Elon Musk himself took to X to emphasize the scale of the cost savings, stating, “DOGE has now saved taxpayers over $1 billion in crazy DEI contracts.” He further explained how these savings were derived from canceling contracts that he believed were not producing results but merely serving as political gestures. According to DOGE’s internal reports, the cancellation of these contracts has been just the beginning of a sweeping overhaul intended to align federal spending more closely with efficient, mission-critical operations.
The cost-cutting measures don’t end with DEI contracts. In another series of posts, DOGE revealed that it had identified additional savings by terminating underutilized leases. The General Services Administration (GSA) recently terminated three leases covering mostly empty office spaces. The tenants were relocated within the existing GSA portfolio, resulting in immediate savings of $1.6 million. This was only the initial step: in just six days, the number of terminated leases jumped from 3 to 22, and the savings increased from $1.6 million to an impressive $44.6 million. These actions reflect DOGE’s commitment to “right sizing” the federal real estate portfolio, which includes over 7,500 leases.

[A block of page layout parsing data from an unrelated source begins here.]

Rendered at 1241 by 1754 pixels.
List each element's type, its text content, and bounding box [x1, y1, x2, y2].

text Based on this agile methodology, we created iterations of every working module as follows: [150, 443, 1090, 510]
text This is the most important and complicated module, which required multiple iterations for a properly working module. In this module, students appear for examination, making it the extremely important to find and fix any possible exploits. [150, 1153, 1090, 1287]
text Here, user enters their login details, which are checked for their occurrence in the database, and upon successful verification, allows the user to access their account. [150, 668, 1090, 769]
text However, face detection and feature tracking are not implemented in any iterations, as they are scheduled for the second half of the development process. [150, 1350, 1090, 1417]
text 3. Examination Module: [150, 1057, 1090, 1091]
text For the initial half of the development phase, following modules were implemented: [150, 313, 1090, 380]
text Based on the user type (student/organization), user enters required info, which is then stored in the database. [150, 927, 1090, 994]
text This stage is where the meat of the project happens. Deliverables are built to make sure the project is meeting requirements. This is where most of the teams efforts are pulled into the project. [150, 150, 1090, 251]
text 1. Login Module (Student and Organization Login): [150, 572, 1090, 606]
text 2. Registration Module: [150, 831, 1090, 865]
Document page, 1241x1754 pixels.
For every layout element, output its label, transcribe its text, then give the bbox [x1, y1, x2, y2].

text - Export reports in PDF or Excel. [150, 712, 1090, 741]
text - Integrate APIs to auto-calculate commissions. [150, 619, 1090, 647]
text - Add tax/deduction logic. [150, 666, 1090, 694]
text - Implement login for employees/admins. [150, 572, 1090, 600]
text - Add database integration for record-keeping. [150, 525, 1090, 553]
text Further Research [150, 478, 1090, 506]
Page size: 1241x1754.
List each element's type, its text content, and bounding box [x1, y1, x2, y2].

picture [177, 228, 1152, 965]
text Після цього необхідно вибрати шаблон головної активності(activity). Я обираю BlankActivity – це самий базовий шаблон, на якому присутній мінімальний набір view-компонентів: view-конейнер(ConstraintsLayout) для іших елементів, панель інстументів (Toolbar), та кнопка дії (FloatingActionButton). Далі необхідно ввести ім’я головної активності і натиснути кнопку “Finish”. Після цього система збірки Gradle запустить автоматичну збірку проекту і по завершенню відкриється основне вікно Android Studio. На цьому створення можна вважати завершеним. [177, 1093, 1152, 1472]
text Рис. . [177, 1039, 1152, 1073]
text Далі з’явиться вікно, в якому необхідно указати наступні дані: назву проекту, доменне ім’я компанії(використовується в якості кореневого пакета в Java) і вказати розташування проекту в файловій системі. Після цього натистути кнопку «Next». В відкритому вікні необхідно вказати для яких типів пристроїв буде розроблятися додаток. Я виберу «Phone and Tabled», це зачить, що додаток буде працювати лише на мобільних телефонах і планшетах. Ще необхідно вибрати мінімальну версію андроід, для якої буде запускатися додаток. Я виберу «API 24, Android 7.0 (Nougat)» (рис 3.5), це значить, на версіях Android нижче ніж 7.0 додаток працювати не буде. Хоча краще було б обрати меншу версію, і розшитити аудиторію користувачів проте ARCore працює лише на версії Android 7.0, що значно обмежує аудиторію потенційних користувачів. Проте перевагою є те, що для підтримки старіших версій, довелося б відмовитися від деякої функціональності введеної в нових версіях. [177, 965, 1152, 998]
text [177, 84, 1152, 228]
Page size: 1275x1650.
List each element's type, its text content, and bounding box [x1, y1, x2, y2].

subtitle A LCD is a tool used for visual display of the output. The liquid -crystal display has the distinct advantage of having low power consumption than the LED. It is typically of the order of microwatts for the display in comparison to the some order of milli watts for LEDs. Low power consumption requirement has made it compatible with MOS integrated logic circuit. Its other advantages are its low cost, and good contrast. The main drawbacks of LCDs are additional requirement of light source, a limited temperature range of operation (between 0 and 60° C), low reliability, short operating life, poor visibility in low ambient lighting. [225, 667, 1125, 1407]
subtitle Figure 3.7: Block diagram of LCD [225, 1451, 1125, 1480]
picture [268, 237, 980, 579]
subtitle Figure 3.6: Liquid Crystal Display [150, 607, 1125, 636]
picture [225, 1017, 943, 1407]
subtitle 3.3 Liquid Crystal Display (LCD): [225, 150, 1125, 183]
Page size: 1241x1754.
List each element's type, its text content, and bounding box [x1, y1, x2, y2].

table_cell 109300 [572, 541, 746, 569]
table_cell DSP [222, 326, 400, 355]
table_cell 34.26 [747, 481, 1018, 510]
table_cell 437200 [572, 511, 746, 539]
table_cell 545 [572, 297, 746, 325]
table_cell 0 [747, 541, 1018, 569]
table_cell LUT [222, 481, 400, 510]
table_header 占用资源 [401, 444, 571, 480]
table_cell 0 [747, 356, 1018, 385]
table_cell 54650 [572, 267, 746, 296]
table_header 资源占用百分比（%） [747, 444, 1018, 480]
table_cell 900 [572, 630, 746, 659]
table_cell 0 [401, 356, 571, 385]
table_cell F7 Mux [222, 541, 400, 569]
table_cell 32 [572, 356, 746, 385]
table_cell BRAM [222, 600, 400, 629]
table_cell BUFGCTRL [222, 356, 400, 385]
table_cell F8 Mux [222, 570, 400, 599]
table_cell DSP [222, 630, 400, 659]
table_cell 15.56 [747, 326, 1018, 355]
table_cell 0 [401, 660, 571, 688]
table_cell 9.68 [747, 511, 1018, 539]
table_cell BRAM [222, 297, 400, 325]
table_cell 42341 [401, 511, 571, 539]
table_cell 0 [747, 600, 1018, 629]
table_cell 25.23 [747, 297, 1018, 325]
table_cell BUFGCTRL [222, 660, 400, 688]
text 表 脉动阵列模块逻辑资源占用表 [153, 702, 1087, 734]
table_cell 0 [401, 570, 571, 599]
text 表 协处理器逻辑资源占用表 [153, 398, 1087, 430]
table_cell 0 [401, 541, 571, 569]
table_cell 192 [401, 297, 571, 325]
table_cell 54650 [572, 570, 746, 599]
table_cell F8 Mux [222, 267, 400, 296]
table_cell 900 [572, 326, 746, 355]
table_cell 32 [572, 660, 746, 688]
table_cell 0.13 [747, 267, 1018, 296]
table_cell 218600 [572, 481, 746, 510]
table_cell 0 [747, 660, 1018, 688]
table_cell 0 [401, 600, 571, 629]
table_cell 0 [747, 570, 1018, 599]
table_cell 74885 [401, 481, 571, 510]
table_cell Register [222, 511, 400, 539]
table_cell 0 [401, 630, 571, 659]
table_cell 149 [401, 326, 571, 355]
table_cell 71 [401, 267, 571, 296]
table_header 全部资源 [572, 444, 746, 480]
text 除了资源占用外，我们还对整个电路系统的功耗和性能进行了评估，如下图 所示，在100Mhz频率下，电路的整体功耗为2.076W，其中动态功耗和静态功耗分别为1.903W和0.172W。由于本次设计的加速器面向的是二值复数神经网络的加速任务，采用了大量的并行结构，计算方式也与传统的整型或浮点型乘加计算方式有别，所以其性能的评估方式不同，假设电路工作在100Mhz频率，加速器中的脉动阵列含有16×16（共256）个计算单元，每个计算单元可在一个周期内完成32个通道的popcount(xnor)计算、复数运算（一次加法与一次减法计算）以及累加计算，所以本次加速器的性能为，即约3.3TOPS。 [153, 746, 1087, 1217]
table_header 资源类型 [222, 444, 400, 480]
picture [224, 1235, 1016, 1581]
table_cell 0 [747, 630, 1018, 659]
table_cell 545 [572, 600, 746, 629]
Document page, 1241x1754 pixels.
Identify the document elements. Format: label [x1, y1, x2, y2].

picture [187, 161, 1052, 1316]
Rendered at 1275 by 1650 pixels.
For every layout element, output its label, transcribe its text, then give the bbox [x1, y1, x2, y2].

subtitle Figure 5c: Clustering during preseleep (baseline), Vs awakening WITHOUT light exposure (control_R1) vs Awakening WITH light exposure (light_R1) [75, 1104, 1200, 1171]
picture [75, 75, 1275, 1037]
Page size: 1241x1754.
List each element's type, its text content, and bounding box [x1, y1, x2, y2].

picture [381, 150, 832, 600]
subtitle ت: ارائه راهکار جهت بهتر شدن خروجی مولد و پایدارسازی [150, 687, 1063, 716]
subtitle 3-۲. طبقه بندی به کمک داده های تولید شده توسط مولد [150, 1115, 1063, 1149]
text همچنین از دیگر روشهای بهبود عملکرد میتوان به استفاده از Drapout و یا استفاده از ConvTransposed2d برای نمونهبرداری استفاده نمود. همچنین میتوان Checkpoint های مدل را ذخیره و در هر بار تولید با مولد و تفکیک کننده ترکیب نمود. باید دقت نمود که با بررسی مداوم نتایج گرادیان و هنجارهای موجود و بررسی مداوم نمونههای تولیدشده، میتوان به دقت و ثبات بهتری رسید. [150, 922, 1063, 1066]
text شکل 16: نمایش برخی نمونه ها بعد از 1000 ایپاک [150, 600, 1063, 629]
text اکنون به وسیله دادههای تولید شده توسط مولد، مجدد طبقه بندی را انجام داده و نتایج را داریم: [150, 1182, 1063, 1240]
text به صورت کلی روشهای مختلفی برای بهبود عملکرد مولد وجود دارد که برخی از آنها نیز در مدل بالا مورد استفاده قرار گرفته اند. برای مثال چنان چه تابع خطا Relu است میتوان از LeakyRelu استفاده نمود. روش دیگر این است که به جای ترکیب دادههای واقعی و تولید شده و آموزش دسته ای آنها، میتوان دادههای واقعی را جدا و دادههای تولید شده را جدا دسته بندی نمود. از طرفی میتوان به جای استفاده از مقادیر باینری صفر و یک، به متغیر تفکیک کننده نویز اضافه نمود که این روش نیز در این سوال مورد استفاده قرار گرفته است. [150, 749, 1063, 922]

The public response on X has been a mix of praise and skepticism. Supporters cheered the initiative, with one commenter proclaiming, “Awesome, cash cow for DEI leftists/Marxists are gone. $1 billion is lots of taxpayer money.” Another user added, “This is a huge step in the right direction! Nearly $1 billion in DEI-related contracts terminated shows a serious commitment to cutting the fat and focusing on real results, not just political agendas.” However, not all reactions have been positive. Some critics have questioned whether the savings might come at the cost of undermining programs designed to promote inclusivity and fairness. One pointed comment suggested that the termination of these contracts might reveal underlying corruption, hinting that the companies benefiting from these leases could have ties with influential lawmakers.
While supporters of the DOGE initiative argue that these drastic measures are necessary to eliminate wasteful spending and boost efficiency, detractors worry about the potential fallout. Critics contend that DEI programs, despite their high costs, play a crucial role in ensuring equitable opportunities across diverse communities. They argue that cutting these programs might lead to unintended consequences, such as reduced support for underrepresented groups within the federal workforce and beyond.
Nonetheless, DOGE’s aggressive strategy appears to be a deliberate effort to align federal spending with the new administration’s goals of fiscal responsibility and streamlined operations. The initiative underscores a broader political debate about the role of DEI initiatives in government and whether such programs represent essential investments in a diverse society or merely expensive political ventures.
As the DOGE team continues to monitor federal expenditures and seek further efficiencies, the administration’s plan to ramp up daily savings to over $3 billion remains a bold and ambitious target. Whether these efforts will eventually add up to the promised trillion-dollar savings is yet to be seen, but for now, the aggressive cost-cutting measures are sending ripples through Washington.